» Instructions for the task
Copy the following items verbatim, beginning at the line that contains "Pressure (Pa)" and stopping after the line that contains "Does the chart have visible grid lines?".

--------------------------------------------------

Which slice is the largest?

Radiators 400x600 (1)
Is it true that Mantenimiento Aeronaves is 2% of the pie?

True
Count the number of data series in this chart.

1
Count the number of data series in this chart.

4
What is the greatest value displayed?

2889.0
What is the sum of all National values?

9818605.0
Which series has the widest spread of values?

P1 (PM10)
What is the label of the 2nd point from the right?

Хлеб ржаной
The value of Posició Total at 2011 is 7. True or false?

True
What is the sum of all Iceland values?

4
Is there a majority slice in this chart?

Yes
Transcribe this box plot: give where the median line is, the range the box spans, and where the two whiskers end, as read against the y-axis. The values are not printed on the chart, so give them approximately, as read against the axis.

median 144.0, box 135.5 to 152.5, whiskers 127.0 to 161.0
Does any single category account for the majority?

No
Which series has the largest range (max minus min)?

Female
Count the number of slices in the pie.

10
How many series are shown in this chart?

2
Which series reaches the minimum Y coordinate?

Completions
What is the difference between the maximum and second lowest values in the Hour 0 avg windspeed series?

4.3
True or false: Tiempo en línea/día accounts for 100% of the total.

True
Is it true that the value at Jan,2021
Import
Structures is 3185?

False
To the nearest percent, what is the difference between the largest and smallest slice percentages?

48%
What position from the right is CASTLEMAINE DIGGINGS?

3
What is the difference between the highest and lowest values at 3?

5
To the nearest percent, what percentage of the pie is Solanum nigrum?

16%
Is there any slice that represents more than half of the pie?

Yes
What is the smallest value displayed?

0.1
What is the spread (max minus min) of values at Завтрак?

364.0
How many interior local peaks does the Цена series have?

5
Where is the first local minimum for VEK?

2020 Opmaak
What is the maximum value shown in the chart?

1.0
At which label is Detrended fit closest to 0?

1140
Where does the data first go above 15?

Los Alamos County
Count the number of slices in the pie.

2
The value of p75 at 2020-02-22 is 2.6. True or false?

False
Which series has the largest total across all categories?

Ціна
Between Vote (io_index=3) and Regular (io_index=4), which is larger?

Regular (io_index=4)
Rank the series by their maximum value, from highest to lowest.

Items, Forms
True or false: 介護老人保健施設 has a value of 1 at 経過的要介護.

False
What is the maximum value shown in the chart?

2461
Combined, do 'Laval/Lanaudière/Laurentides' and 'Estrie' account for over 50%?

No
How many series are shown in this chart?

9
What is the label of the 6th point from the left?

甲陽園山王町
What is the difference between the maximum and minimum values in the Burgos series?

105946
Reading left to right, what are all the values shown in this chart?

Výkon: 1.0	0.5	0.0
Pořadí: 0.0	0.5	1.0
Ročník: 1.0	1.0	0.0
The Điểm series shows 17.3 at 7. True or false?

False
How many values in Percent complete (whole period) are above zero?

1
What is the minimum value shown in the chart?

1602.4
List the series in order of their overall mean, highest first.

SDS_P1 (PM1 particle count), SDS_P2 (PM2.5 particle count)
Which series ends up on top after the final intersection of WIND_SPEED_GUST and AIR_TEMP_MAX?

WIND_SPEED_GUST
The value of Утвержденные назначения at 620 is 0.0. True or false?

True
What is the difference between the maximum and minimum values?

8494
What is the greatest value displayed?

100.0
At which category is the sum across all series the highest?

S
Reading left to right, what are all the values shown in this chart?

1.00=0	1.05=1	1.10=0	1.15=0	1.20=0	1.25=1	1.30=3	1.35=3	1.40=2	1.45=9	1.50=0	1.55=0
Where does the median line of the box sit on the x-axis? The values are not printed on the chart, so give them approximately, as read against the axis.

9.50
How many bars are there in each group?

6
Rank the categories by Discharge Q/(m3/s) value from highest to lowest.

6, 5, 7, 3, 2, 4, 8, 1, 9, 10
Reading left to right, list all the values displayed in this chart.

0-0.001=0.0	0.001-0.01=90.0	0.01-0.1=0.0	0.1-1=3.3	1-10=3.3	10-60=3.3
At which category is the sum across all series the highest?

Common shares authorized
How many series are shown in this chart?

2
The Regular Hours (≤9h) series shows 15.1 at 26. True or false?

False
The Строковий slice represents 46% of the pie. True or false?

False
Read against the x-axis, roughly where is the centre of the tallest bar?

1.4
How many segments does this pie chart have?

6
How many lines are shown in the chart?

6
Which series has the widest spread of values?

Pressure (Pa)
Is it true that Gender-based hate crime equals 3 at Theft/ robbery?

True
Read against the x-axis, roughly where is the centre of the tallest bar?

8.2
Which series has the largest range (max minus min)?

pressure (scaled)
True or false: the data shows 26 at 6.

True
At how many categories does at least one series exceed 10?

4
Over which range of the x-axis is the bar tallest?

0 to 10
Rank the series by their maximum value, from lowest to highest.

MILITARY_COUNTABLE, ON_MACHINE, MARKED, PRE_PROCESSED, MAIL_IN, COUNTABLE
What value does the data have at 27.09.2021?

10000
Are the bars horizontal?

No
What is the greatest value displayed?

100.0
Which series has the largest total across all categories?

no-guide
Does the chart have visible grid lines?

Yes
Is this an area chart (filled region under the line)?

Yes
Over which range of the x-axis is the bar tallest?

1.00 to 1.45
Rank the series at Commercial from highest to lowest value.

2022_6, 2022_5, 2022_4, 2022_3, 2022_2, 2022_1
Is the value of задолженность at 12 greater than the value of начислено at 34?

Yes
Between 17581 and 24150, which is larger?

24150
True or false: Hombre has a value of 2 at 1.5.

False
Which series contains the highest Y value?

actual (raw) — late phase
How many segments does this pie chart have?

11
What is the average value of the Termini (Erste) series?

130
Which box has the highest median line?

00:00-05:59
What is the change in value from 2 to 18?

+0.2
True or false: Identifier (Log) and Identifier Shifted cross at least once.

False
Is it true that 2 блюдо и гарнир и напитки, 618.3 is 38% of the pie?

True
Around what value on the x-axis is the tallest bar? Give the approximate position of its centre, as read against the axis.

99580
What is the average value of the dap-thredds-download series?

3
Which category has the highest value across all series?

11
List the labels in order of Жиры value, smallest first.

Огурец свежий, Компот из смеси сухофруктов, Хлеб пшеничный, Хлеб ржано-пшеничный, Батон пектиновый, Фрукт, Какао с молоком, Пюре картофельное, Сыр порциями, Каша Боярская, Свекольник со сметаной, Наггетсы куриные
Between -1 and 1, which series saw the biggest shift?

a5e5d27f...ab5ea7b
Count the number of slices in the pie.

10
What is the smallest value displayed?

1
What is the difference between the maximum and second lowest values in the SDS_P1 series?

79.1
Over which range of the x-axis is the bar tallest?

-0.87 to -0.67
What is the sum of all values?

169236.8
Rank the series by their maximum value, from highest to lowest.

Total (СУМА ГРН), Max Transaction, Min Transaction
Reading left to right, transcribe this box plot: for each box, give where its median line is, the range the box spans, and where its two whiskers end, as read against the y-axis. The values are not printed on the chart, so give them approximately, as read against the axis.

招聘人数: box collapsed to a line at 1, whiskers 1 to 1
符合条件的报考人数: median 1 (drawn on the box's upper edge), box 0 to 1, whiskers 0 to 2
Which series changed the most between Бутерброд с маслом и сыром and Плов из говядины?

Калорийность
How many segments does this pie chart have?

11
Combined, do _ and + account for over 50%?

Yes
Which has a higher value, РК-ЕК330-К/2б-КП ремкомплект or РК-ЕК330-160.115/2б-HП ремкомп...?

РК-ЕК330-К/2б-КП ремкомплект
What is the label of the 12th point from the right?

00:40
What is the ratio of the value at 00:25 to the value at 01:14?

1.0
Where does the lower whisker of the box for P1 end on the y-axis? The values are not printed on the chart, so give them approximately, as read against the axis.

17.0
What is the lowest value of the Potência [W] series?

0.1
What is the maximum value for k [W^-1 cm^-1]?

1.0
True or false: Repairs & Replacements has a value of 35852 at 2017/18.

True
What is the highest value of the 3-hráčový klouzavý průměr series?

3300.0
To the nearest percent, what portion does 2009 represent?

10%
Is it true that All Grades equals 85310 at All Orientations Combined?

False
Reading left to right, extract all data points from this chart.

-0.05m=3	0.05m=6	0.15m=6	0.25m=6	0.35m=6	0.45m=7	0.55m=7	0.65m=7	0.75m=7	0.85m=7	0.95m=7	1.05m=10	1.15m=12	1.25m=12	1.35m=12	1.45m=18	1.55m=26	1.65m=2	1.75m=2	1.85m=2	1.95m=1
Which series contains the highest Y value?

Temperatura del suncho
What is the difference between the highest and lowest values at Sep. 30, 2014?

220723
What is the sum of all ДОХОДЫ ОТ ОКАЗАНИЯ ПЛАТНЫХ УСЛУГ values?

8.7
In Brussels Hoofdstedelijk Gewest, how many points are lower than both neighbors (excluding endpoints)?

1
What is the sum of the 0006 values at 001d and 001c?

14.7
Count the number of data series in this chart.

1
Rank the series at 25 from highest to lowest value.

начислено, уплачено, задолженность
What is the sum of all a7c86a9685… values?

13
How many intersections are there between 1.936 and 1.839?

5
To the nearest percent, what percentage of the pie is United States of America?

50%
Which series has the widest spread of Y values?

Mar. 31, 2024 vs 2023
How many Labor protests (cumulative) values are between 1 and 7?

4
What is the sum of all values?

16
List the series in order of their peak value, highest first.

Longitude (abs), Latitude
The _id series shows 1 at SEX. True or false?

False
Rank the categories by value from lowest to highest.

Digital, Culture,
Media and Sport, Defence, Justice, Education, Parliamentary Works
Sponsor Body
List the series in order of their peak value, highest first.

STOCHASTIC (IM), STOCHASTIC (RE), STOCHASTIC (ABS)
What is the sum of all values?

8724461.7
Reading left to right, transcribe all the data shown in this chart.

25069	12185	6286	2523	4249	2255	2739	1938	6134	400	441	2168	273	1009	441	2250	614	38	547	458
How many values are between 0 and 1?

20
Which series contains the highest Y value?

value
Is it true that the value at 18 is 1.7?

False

--------------------------------------------------

» Solution below
Pressure (Pa)
Is it true that Gender-based hate crime equals 3 at Theft/ robbery?

True
Read against the x-axis, roughly where is the centre of the tallest bar?

8.2
Which series has the largest range (max minus min)?

pressure (scaled)
True or false: the data shows 26 at 6.

True
At how many categories does at least one series exceed 10?

4
Over which range of the x-axis is the bar tallest?

0 to 10
Rank the series by their maximum value, from lowest to highest.

MILITARY_COUNTABLE, ON_MACHINE, MARKED, PRE_PROCESSED, MAIL_IN, COUNTABLE
What value does the data have at 27.09.2021?

10000
Are the bars horizontal?

No
What is the greatest value displayed?

100.0
Which series has the largest total across all categories?

no-guide
Does the chart have visible grid lines?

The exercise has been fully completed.